Source texts of formatted documents –
• • • • • • •

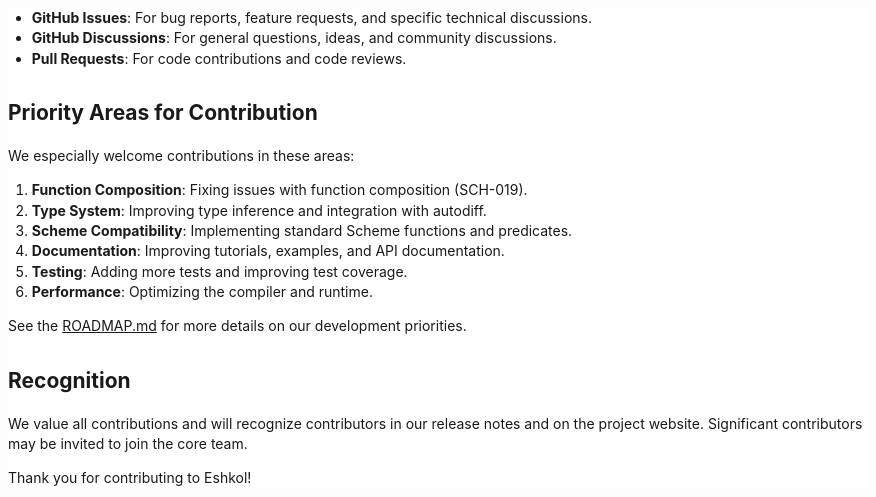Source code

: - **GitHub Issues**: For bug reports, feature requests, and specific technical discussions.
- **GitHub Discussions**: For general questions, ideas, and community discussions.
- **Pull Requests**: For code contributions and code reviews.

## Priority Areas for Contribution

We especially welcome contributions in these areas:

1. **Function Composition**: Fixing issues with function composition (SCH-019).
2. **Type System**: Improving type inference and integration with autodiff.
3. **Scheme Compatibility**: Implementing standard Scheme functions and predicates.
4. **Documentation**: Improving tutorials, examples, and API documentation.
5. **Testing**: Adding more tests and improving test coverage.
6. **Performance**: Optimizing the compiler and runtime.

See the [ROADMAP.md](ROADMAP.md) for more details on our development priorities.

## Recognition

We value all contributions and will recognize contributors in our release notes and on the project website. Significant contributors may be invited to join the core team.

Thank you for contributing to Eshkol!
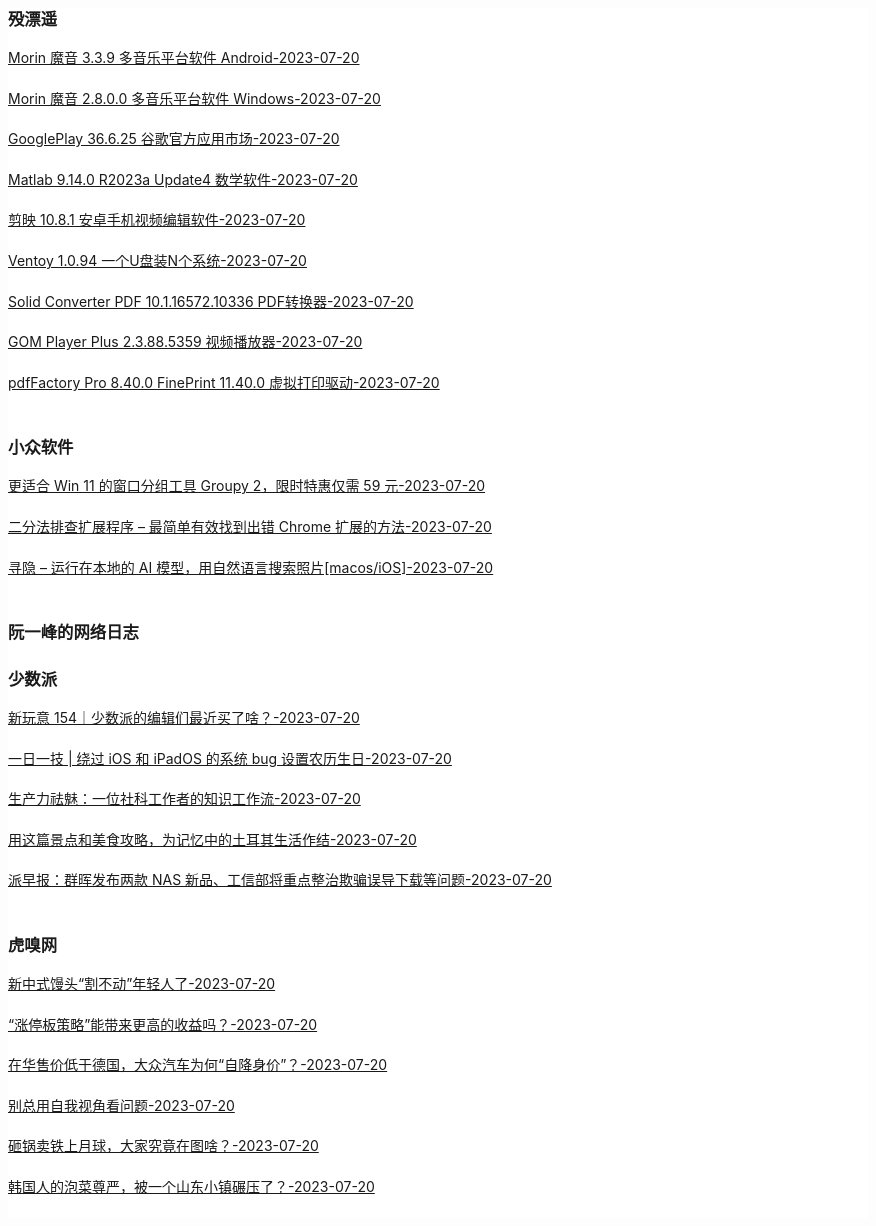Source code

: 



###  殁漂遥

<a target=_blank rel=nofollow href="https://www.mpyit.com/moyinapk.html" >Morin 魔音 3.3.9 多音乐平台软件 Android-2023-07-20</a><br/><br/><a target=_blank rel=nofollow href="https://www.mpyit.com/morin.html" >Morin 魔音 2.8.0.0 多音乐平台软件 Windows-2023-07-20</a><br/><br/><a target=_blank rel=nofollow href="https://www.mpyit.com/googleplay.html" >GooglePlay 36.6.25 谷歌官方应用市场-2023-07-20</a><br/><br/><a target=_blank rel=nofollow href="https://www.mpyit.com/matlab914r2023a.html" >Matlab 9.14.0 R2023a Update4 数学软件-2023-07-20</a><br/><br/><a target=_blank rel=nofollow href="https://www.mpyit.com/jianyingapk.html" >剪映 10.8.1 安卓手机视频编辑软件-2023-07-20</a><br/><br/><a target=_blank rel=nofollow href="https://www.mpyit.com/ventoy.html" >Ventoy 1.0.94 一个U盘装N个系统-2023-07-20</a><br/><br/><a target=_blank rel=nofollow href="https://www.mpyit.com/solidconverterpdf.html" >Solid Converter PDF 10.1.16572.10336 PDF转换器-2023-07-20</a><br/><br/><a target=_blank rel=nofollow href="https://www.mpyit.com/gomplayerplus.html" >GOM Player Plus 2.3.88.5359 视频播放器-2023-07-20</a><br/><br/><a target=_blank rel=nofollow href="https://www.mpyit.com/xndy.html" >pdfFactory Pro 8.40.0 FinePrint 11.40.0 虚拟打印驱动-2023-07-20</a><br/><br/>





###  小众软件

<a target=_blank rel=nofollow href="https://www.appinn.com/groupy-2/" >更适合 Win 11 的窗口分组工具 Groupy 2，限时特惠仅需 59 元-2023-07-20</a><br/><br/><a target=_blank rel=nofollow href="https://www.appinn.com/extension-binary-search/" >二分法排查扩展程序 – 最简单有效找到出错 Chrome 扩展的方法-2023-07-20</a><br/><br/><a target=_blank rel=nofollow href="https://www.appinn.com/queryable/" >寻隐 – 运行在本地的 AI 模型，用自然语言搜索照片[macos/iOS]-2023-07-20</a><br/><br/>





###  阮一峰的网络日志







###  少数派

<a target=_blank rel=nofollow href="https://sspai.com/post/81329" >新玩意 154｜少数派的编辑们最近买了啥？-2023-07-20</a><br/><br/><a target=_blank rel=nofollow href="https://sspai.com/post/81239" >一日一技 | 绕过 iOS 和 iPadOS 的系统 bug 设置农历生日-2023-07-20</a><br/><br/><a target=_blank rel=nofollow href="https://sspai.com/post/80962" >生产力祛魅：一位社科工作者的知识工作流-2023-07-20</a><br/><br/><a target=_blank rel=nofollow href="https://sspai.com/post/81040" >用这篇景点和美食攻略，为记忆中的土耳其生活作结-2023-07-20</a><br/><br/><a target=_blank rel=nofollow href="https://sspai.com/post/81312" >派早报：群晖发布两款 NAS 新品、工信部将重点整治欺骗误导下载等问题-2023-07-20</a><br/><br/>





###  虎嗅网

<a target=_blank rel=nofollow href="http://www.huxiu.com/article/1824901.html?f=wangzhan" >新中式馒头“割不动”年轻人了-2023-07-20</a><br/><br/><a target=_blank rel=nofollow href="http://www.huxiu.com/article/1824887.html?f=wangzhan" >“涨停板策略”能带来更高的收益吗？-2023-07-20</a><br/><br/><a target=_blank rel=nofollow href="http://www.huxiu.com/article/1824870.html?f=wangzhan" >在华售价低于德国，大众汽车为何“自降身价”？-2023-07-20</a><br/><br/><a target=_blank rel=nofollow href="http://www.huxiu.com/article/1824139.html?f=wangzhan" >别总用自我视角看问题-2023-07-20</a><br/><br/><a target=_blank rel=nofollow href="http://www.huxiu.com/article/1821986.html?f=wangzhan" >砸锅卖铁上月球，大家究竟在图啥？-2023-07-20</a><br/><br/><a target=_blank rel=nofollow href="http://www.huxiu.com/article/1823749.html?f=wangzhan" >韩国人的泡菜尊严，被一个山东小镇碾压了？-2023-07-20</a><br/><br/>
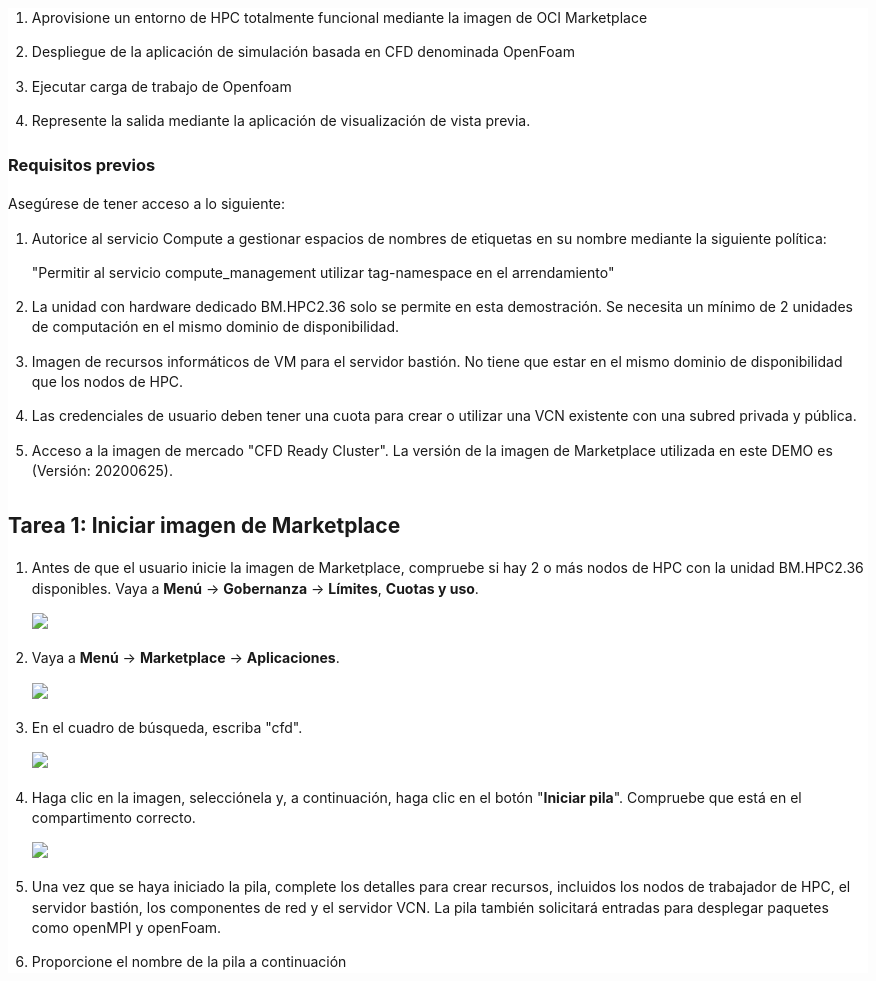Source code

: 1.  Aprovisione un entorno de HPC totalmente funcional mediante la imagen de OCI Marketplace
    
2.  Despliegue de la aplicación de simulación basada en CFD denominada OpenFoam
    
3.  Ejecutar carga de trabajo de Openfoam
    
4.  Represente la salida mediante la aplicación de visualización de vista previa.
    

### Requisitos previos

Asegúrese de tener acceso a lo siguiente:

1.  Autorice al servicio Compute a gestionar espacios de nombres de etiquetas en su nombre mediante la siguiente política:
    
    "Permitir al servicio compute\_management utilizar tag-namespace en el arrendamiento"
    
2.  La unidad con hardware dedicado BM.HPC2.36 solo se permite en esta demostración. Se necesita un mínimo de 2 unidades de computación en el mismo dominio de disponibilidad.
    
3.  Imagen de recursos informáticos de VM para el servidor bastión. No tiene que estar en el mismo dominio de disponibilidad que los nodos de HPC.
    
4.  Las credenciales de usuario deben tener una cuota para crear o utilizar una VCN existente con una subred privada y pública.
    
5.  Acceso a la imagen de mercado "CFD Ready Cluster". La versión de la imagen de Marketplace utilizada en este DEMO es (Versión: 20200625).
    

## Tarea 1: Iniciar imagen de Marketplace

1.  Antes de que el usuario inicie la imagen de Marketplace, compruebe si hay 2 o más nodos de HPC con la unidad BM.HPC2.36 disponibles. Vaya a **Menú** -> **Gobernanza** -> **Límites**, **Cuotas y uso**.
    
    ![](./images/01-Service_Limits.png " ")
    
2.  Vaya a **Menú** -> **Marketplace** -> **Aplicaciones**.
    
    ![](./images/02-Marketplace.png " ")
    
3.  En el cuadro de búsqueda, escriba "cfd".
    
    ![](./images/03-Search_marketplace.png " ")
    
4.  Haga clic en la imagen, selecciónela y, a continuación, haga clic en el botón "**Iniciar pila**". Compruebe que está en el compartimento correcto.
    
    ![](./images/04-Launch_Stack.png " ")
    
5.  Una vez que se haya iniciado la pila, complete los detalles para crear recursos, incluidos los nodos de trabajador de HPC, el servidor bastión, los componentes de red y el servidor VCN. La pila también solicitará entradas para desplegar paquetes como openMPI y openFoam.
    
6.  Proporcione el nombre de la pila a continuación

• • • • • • •

Written task – Retype exactly, please, each line from the line that contains "-> **Límites**, **Cuotas y uso**." through the last line of the entries above, with nothing added.

Result of this task –
1.  Antes de que el usuario inicie la imagen de Marketplace, compruebe si hay 2 o más nodos de HPC con la unidad BM.HPC2.36 disponibles. Vaya a **Menú** -> **Gobernanza** -> **Límites**, **Cuotas y uso**.
    
    ![](./images/01-Service_Limits.png " ")
    
2.  Vaya a **Menú** -> **Marketplace** -> **Aplicaciones**.
    
    ![](./images/02-Marketplace.png " ")
    
3.  En el cuadro de búsqueda, escriba "cfd".
    
    ![](./images/03-Search_marketplace.png " ")
    
4.  Haga clic en la imagen, selecciónela y, a continuación, haga clic en el botón "**Iniciar pila**". Compruebe que está en el compartimento correcto.
    
    ![](./images/04-Launch_Stack.png " ")
    
5.  Una vez que se haya iniciado la pila, complete los detalles para crear recursos, incluidos los nodos de trabajador de HPC, el servidor bastión, los componentes de red y el servidor VCN. La pila también solicitará entradas para desplegar paquetes como openMPI y openFoam.
    
6.  Proporcione el nombre de la pila a continuación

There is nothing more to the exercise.